Среди откликов особый резонанс имело письмо В. Г. Белинского к Гоголю из Зальцбрунна от 15 июля (н. ст.) 1847 года. Он считал, что Гоголь изменил своему дарованию и убеждениям. Бросил ему обвинения в лицемерии и даже корысти, утверждая, что «гимны властям предержащим хорошо устраивают набожного автора» и что книга написана с целью попасть в наставники к сыну наследника престола; в языке книги он видел падение таланта и недвусмысленно намекал на умопомрачение Гоголя. Но главным пунктом, на который нападал критик и который является центральным в книге, был вопрос о религиозном будущем народа.

«По-вашему, русский народ самый религиозный в мире: ложь!.. – писал Белинский. – Приглядитесь пристальнее и вы увидите, что это по натуре своей глубоко атеистический народ.

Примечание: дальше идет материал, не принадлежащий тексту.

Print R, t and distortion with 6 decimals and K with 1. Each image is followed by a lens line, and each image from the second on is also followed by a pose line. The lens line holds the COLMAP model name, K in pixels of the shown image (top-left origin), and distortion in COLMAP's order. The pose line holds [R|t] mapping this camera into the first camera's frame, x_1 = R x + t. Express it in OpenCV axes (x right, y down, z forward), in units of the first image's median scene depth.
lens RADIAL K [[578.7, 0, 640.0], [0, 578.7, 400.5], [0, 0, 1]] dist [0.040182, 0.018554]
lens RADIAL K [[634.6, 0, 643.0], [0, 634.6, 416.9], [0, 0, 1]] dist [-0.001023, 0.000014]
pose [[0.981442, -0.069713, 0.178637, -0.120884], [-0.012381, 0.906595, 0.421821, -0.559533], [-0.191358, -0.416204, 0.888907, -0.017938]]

В нем еще много суеверия, но нет и следа религиозности… Мистическая экзальтация вовсе не в его натуре; у него слишком много для этого здравого смысла, ясности и положительности в уме: и вот в этом-то, может быть, и заключается огромность исторических судеб его в будущем».

Гоголь был потрясен несправедливостью упреков. Поначалу он написал большое письмо, в котором ответил Белинскому по всем пунктам. «Что мне сказать вам на резкое замечание, будто русский мужик не склонен к религии, – писал, в частности, Гоголь, – и что, говоря о Боге, он чешет у себя другой рукой пониже спины, замечание, которое вы с такою самоуверенностью произносите, как будто век обращались с русским мужиком? Что тут говорить, когда так красноречиво говорят тысячи церквей и монастырей, покрывающих Русскую землю. Они строятся не дарами богатых, но бедными лептами неимущих, тем самым народом, о котором вы говорите, что он с неуваженьем отзывается о Боге… Нет, Виссарион Григорьевич, нельзя судить о русском народе тому, кто прожил век в Петербурге, в занятьях легкими журнальными статейками…»

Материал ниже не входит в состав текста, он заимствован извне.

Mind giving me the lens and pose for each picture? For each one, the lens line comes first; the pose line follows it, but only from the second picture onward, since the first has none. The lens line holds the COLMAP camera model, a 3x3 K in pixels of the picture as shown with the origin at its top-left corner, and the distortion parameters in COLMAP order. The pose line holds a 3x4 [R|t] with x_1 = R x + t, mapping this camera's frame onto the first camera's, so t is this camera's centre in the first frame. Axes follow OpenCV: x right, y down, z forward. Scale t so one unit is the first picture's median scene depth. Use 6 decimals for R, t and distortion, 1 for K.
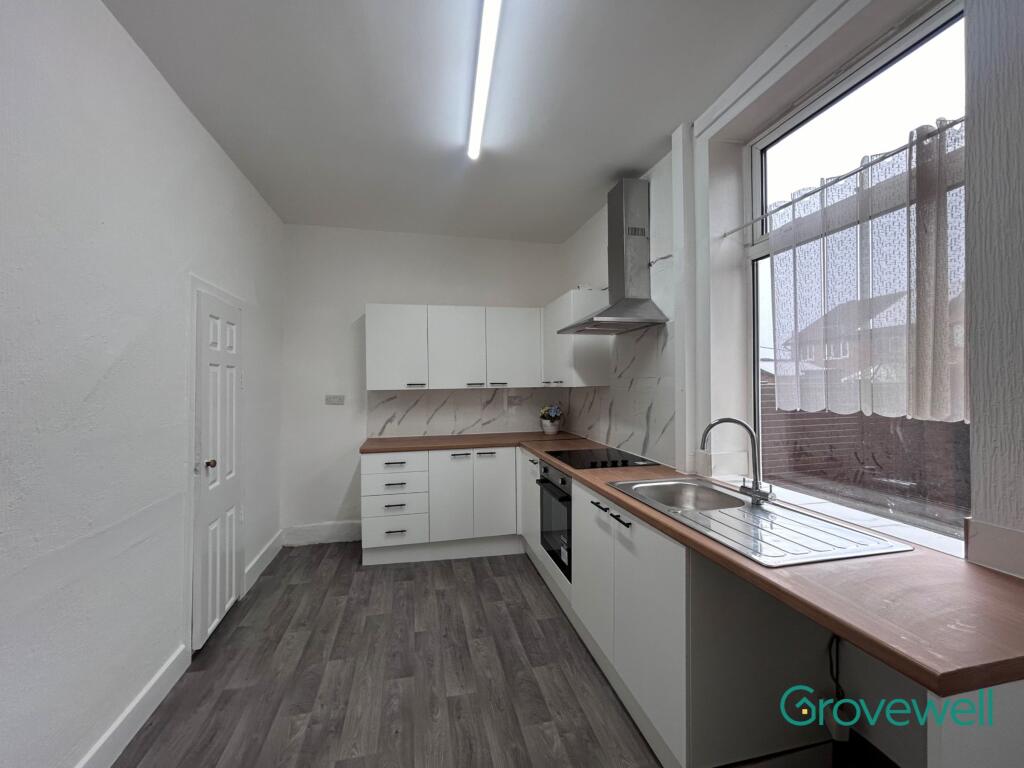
lens RADIAL K [[414.5, 0, 511.5], [0, 414.5, 382.8], [0, 0, 1]] dist [-0.001396, 0.000162]
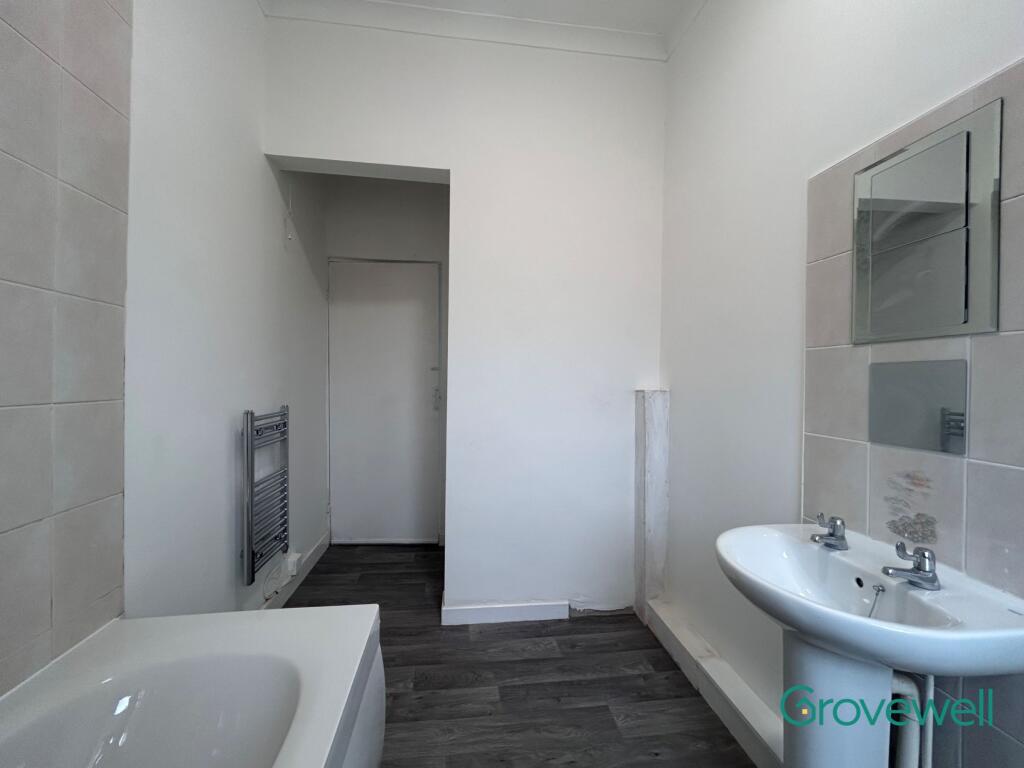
lens RADIAL K [[414.5, 0, 503.5], [0, 414.5, 379.5], [0, 0, 1]] dist [-0.001396, 0.000162]
pose [[-0.118344, 0.017439, -0.992820, 0.864277], [-0.004207, 0.999828, 0.018064, 0.088129], [0.992964, 0.006315, -0.118250, 1.149628]]
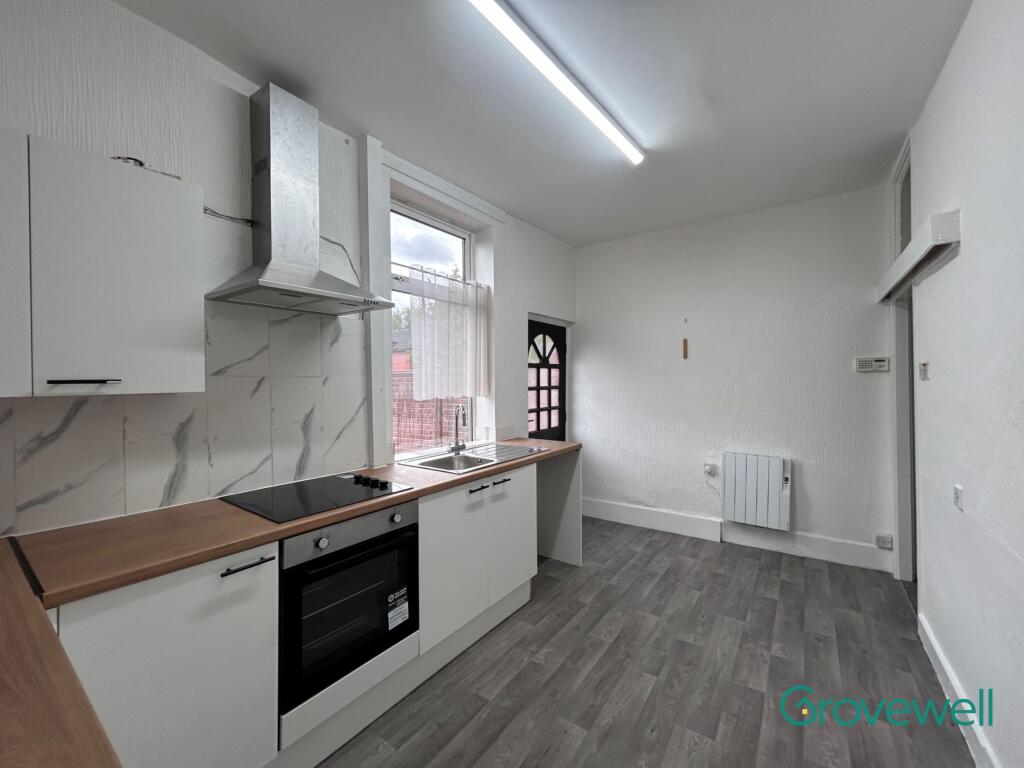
lens RADIAL K [[414.5, 0, 512.0], [0, 414.5, 384.2], [0, 0, 1]] dist [-0.001396, 0.000162]
pose [[-0.663572, 0.004939, 0.748096, -0.680359], [0.008014, 0.999968, 0.000508, 0.005829], [-0.748070, 0.006332, -0.663590, 1.618573]]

Этого письма Гоголь, однако, не отправил. Он написал другое, короткое и сдержанное, заключив его словами: «Желаю вам от всего сердца спокойствия душевного, первейшего блага, без которого нельзя действовать и поступать разумно ни на каком поприще». А Павлу Анненкову, знакомому с письмом Белинского, Гоголь признавался, что оно огорчило его «не столько оскорбительными словами… сколько чувством ожесточенья вообще».

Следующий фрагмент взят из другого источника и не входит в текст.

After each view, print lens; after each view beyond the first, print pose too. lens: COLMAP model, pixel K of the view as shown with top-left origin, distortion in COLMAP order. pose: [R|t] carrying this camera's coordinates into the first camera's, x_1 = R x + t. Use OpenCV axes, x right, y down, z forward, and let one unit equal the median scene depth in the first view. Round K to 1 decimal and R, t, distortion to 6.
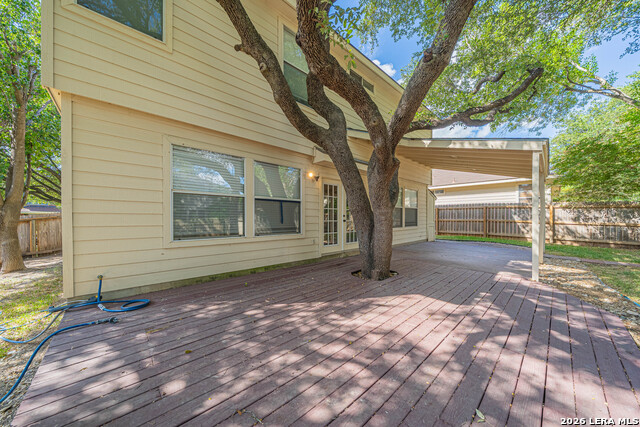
lens RADIAL K [[224.7, 0, 319.1], [0, 224.7, 216.2], [0, 0, 1]] dist [-0.000315, -0.000221]
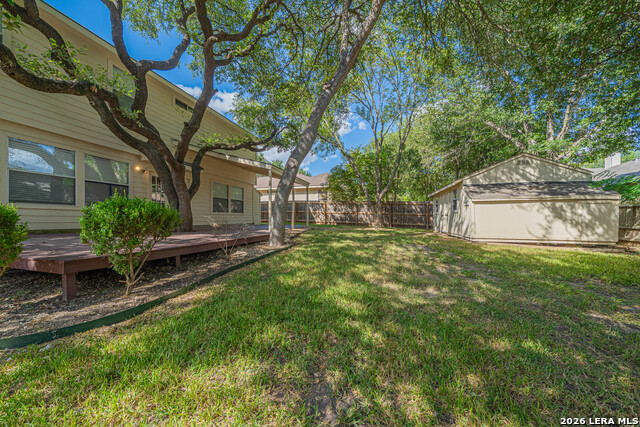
lens RADIAL K [[224.7, 0, 321.9], [0, 224.7, 217.2], [0, 0, 1]] dist [-0.000315, -0.000221]
pose [[0.858807, -0.001833, 0.512296, 0.248331], [0.005999, 0.999961, -0.006479, 0.156457], [-0.512264, 0.008637, 0.858785, -0.905785]]
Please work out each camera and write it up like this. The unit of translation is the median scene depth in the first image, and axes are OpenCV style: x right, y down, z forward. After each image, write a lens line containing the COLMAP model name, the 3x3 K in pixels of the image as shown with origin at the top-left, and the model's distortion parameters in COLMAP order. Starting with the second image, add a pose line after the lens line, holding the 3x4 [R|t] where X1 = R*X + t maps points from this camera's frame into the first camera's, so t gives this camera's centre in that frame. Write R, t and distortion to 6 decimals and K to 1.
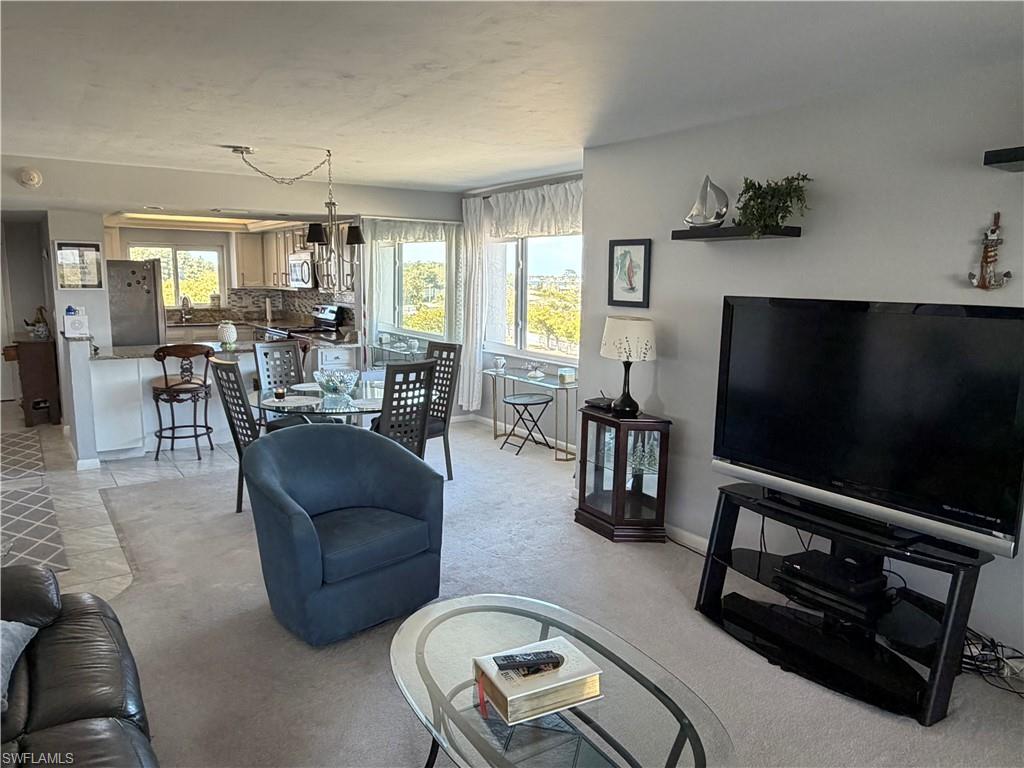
lens RADIAL K [[706.6, 0, 518.3], [0, 706.6, 380.2], [0, 0, 1]] dist [0.002823, -0.006993]
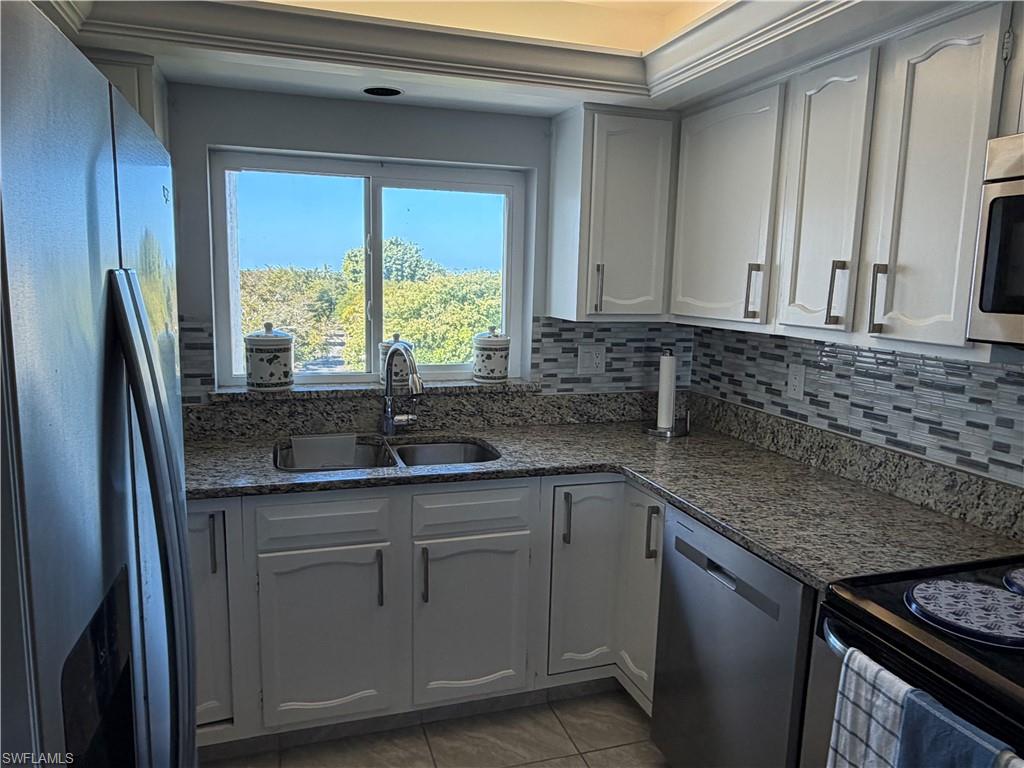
lens RADIAL K [[706.6, 0, 492.9], [0, 706.6, 387.7], [0, 0, 1]] dist [0.002823, -0.006993]
pose [[0.945508, 0.057433, -0.320493, -0.342617], [-0.056327, 0.998331, 0.012730, -0.107016], [0.320690, 0.006016, 0.947165, 0.740704]]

Сдержанно отнеслось к книге и духовенство, традиционно не вмешивавшееся в дела светской литературы2727
  Обзор мнений современников о книге Гоголя «Выбранные места из переписки с друзьями» см. в т. 6 наст. изд.


[Закрыть]
. Отвечая на критику, Гоголь писал своему духовному отцу, ржевскому протоиерею Матфею Константиновскому: «Мне кажется, что если кто-нибудь только помыслит о том, чтобы сделаться лучшим, то он уже непременно потом встретится со Христом, увидевши ясно, как день, что без Христа нельзя сделаться лучшим, и, бросивши мою книгу, возьмет в руки Евангелие».


Протоиерей Матфей Александрович Константиновский.

Неизвестный художник.

Конец 1840 – начало 1850-х гг.

Можно сказать, что эта мысль Гоголя и есть итог, к которому он пришел в результате своих размышлений о писательстве. Но этот итог не запрещал ему художественного творчества, а лишь подвигал к решительному его обновлению в свете евангельского слова.

В своей книге Гоголь сказал, чем должно быть, по его мнению, искусство. Назначение его – служить «незримой ступенью к христианству», ибо современный человек «не в силах встретиться прямо со Христом». По Гоголю, литература должна выполнять ту же задачу, что и сочинения духовных писателей, – просвещать душу, вести ее к совершенству. В этом для него – единственное оправдание искусства. И чем выше становился его взгляд на искусство, тем требовательнее он относился к себе как к писателю.

Талант Гоголя не померк в его публицистике, но проявился непредсказуемо для него самого и для читающей публики. Вокруг Гоголя сложилась атмосфера трагического непонимания. Он сделал вывод из резких критик: «Не мое дело поучать проповедью. Искусство и без того уже поученье». Он возвращается к «Мертвым душам» с убеждением: «Здесь мое поприще» – и работает над ними вплоть до самой смерти. Но поиски нового литературного пути и тяга к иноческой жизни остаются.